[BEGIN Page extract]

# Router Adjustable Dado Jig



## Barry_White (Sep 10, 2004)

This is my first post on the forum

This is some pics of the Router Adjustable Dado Jig I have just made. 

To do dados I have been mounting the Triton Router Table on the Trion 2000 saw bench and measuring from the fence to get the right width of the dado but this has been a bit of a pain.

With this jig which is 900mm long is just a matter of putting the board into the slot and bring the movable side up to the board and tighten the knob and this gives you the exact width of the dado, you then line up the fixed side of the jig to a line drawn on the work piece and clamp the jig to it.

It is then just a matter of setting your router to the right depth and the router runs up against the guides on each side of the jig.

I set it up to use a 12mm router bit using the Triton Router.

The design came from Woodsmith Custom Woodworking, Shop Built Jigs and Fixtures.

This first pic is of the back of the jig and the second is of the front.

The plan said to make it from ¼" Masonite (Hardboard) with the base made of two layers contact glued together with a single layer for the guide. I decided it was easir to make it from 12mm and 6mm MDF with the ends made from a bit of Meranti.


----------



## reible (Sep 10, 2004)

Welcome!

It looks good to me! Nice job.

Now what is Meranti?

Ed


----------



## Barry_White (Sep 10, 2004)

Thanks for the compliments Ed.

[END Page extract]
[BEGIN Dataset extract]

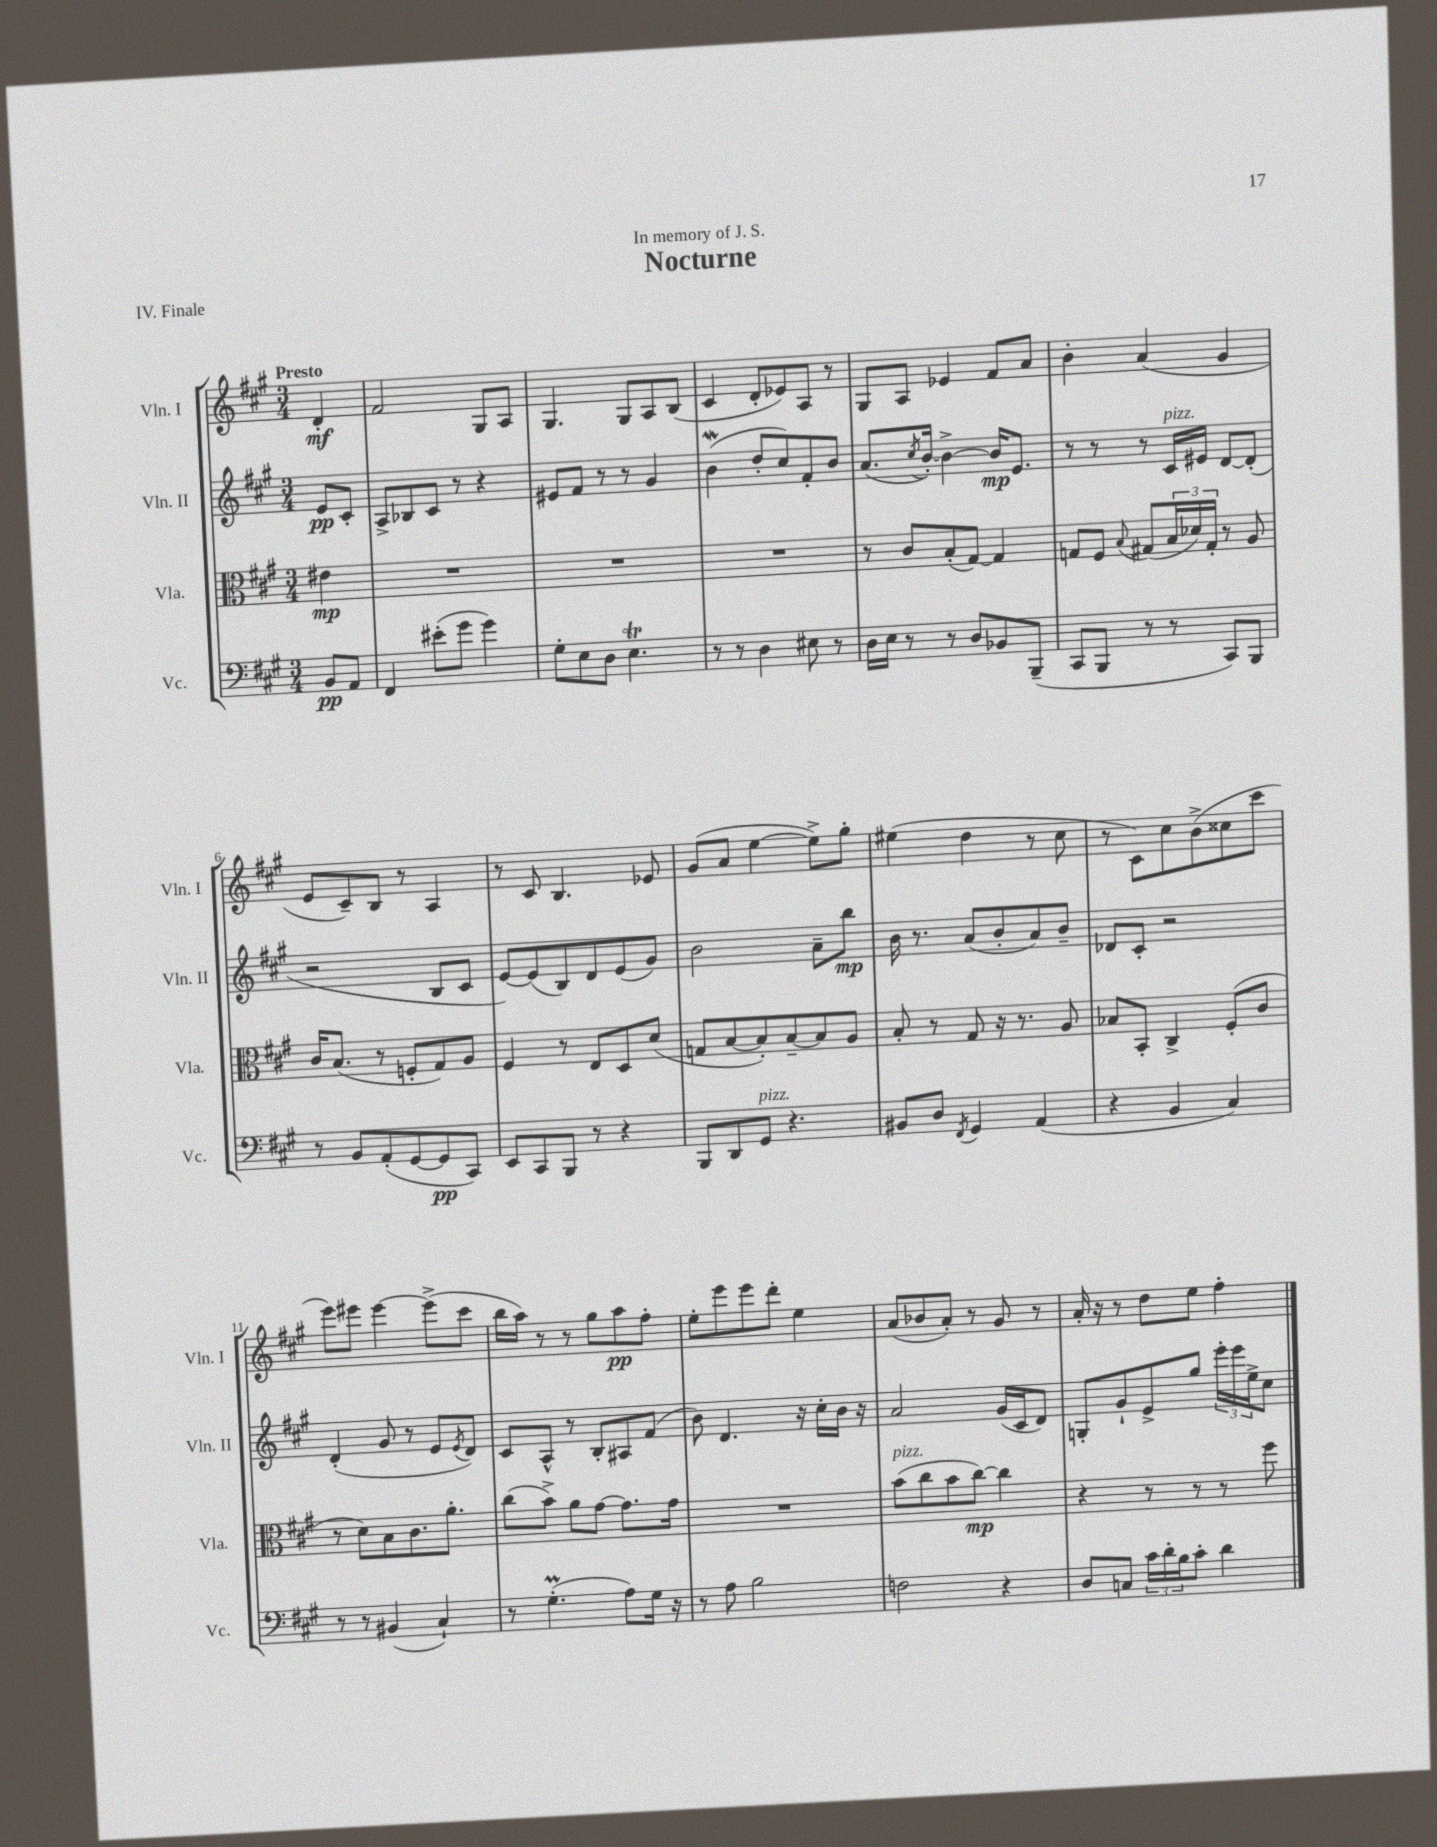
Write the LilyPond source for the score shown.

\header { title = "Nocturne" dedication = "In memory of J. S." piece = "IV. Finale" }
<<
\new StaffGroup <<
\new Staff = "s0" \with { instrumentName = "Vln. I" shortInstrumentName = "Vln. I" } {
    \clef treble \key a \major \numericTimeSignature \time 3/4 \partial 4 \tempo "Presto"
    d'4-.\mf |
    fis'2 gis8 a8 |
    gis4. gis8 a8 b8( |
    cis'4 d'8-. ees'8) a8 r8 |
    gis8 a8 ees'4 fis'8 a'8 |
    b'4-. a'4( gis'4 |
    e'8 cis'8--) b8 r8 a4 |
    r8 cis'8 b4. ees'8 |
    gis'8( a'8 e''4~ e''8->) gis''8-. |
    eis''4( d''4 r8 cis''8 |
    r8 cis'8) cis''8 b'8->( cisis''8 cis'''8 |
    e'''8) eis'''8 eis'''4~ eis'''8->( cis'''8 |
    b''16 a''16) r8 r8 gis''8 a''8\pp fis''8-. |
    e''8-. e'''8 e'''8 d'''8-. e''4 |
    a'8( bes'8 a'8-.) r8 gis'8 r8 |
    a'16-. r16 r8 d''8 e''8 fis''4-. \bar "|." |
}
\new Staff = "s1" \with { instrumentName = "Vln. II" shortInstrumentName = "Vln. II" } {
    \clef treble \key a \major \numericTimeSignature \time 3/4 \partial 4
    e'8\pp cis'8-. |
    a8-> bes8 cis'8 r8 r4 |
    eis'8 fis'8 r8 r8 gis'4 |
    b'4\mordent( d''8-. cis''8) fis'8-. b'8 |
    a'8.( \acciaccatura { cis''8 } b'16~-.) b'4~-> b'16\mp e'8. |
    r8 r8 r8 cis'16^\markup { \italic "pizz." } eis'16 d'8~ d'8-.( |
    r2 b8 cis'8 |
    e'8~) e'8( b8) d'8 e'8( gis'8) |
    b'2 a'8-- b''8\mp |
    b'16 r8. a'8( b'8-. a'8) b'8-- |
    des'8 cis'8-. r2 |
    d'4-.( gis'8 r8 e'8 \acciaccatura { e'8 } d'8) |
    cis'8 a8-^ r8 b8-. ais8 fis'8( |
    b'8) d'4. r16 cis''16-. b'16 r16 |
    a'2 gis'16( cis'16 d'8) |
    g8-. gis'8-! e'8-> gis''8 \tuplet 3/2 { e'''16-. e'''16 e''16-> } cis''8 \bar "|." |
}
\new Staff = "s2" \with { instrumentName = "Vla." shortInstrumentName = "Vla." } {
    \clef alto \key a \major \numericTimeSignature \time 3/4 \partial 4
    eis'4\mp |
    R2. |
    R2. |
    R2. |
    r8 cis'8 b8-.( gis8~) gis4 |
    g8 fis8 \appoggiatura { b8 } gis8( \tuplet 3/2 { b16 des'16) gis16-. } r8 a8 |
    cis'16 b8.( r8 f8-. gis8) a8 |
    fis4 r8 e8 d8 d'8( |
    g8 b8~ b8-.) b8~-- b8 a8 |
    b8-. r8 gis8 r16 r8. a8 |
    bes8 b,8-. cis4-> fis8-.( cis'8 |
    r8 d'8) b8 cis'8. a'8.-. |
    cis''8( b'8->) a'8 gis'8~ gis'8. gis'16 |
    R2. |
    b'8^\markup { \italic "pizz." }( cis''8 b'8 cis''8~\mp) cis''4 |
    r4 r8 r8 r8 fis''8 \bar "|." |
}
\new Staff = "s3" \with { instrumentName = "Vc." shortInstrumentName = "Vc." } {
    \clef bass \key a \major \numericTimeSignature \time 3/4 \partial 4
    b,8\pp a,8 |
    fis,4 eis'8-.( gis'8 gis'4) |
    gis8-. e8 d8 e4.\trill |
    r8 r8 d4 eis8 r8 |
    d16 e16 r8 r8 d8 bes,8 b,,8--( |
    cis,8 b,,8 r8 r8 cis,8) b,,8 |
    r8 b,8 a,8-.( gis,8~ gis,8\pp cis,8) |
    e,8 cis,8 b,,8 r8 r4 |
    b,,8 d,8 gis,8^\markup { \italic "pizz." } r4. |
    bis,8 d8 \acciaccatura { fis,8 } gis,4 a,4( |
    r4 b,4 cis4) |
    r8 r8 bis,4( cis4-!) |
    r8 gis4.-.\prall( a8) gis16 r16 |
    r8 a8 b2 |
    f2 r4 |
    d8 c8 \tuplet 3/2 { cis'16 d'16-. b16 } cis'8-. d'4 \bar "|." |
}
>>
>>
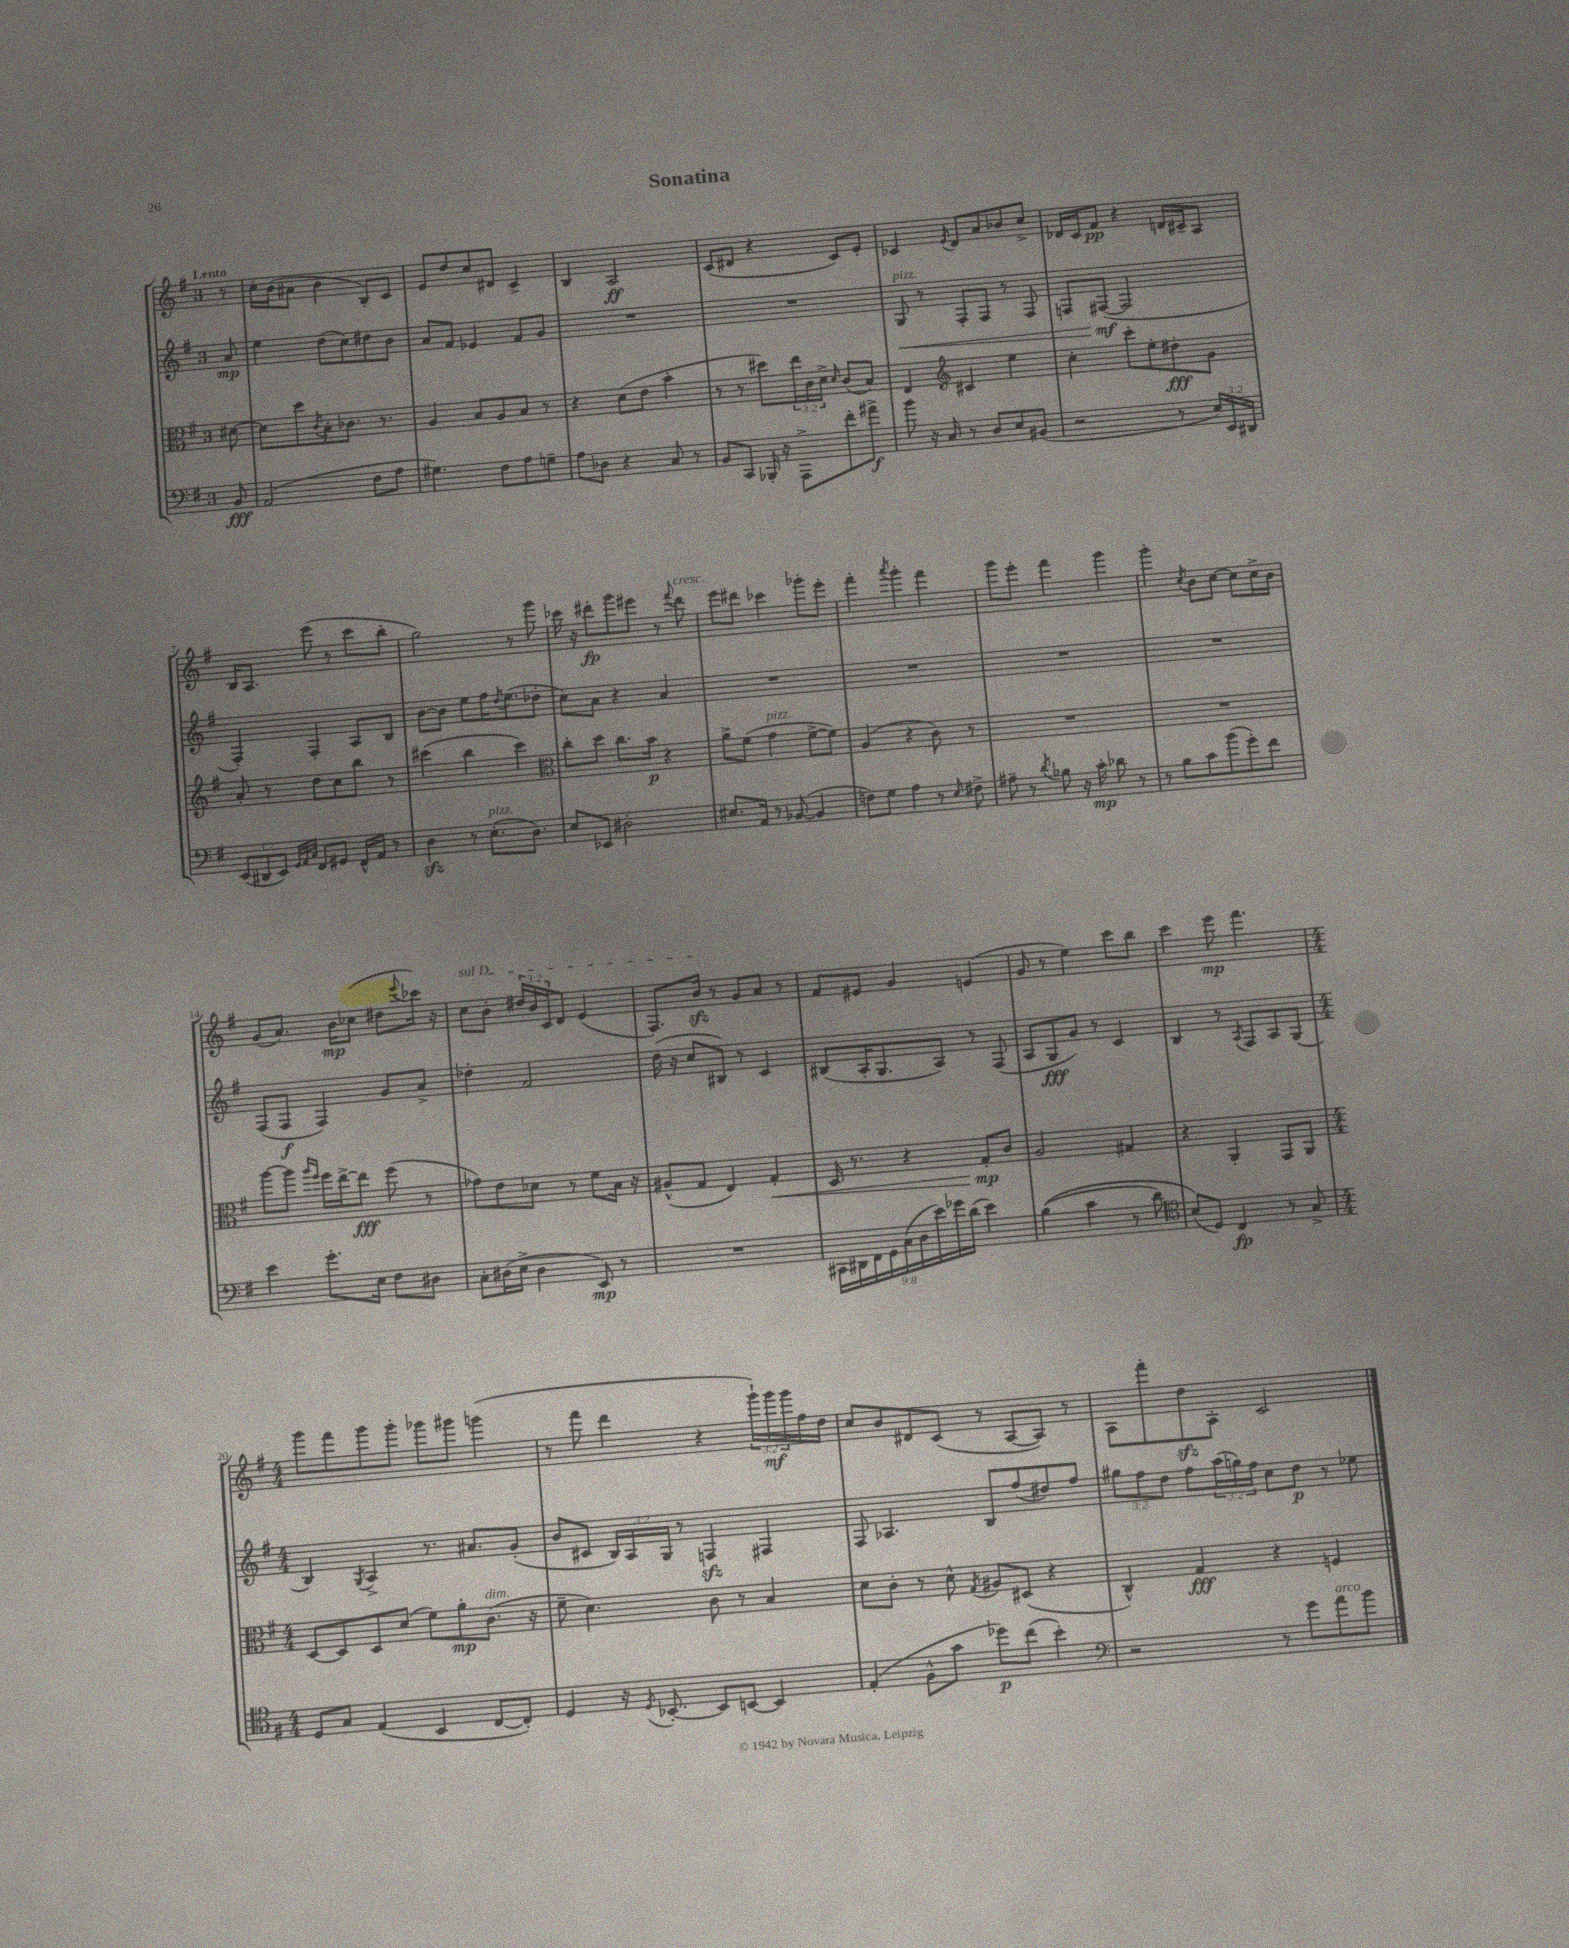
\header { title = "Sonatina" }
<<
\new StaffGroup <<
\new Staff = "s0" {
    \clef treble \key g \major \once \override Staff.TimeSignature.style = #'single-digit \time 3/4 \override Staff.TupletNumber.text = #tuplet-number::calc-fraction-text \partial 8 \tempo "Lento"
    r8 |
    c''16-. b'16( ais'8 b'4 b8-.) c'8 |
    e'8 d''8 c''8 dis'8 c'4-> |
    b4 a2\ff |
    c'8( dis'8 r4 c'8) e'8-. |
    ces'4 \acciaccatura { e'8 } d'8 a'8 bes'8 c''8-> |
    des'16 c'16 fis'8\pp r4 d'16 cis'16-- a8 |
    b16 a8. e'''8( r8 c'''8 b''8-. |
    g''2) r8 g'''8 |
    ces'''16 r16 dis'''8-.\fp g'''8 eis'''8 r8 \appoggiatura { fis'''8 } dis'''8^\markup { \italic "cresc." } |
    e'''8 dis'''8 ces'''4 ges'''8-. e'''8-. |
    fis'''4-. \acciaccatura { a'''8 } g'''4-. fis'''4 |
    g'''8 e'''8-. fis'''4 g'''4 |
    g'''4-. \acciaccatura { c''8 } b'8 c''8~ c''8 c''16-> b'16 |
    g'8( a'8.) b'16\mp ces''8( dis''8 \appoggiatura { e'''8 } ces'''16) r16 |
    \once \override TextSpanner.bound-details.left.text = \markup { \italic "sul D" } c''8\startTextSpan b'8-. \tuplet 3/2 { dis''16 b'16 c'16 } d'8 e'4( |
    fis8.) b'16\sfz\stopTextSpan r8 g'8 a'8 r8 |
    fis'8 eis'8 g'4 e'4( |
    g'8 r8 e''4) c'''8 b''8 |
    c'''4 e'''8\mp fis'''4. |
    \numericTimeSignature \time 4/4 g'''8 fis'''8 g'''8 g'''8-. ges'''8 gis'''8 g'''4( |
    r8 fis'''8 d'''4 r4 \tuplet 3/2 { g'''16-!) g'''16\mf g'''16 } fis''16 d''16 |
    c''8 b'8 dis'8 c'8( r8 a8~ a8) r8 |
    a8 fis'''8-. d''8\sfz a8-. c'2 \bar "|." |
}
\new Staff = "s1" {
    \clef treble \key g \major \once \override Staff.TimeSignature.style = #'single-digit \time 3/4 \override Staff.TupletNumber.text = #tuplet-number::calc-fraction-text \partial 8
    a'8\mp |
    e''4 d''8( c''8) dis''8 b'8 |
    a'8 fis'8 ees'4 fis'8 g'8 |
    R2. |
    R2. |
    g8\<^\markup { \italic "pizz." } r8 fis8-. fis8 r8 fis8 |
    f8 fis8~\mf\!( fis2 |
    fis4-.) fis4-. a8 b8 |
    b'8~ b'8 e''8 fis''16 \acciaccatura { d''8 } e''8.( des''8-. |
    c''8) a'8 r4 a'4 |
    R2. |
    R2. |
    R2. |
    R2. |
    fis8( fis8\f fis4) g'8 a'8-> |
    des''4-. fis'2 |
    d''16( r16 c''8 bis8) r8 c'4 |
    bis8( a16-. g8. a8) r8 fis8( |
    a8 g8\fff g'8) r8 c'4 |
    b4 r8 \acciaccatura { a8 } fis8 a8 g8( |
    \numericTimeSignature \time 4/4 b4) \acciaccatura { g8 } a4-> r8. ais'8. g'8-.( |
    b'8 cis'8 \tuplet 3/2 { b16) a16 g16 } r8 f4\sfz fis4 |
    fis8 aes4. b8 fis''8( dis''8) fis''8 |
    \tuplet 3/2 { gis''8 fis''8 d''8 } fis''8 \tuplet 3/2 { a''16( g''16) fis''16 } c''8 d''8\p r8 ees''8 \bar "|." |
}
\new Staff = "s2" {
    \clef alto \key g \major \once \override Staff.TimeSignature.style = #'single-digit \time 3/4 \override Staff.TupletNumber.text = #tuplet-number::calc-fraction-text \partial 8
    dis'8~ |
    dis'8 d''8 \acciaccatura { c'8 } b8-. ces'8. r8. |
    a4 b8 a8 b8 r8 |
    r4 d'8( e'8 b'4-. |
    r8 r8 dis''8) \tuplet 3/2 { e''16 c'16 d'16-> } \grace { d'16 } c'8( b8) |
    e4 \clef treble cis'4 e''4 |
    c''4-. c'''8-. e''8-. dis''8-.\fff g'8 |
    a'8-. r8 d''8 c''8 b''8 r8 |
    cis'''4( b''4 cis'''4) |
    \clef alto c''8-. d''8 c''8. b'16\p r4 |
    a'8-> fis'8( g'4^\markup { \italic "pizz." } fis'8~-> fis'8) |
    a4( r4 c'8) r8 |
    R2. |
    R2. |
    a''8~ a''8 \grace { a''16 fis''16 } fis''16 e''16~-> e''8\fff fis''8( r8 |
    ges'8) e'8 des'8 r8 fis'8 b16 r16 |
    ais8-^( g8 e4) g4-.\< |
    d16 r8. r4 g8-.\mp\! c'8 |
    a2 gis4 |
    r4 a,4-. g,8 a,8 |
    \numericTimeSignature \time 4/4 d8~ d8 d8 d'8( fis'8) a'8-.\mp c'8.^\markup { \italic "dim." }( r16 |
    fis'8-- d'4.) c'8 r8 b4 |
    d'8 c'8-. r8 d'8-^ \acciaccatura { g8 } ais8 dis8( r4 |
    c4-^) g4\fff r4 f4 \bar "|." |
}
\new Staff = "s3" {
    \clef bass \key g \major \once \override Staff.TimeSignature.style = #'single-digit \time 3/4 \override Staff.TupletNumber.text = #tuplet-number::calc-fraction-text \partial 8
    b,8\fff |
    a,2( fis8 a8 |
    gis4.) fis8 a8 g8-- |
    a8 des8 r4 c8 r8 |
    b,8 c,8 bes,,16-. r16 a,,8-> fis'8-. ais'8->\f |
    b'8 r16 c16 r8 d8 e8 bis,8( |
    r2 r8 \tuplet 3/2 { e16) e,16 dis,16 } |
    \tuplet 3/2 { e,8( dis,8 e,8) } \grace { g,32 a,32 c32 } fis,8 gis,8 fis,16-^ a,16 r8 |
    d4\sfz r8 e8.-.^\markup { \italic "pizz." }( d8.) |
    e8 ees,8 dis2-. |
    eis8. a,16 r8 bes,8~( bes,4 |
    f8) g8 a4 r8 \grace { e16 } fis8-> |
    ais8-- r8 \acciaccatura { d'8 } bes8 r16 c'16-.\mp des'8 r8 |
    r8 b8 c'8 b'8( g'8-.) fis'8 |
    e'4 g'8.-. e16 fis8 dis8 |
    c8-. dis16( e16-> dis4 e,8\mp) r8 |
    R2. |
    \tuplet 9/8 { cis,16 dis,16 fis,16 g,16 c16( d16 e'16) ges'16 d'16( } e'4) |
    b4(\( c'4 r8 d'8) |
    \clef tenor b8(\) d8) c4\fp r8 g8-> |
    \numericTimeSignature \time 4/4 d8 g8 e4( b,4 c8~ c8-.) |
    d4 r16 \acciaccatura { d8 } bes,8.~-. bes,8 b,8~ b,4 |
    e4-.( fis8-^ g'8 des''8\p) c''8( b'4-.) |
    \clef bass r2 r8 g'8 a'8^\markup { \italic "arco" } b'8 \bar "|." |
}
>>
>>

[END Dataset extract]

» **Brief**:
Write out everything in the router dado jig thread from "The design came" down to "of the front.", keeping every word and mark unchanged.

» **Task solution**:
The design came from Woodsmith Custom Woodworking, Shop Built Jigs and Fixtures.

This first pic is of the back of the jig and the second is of the front.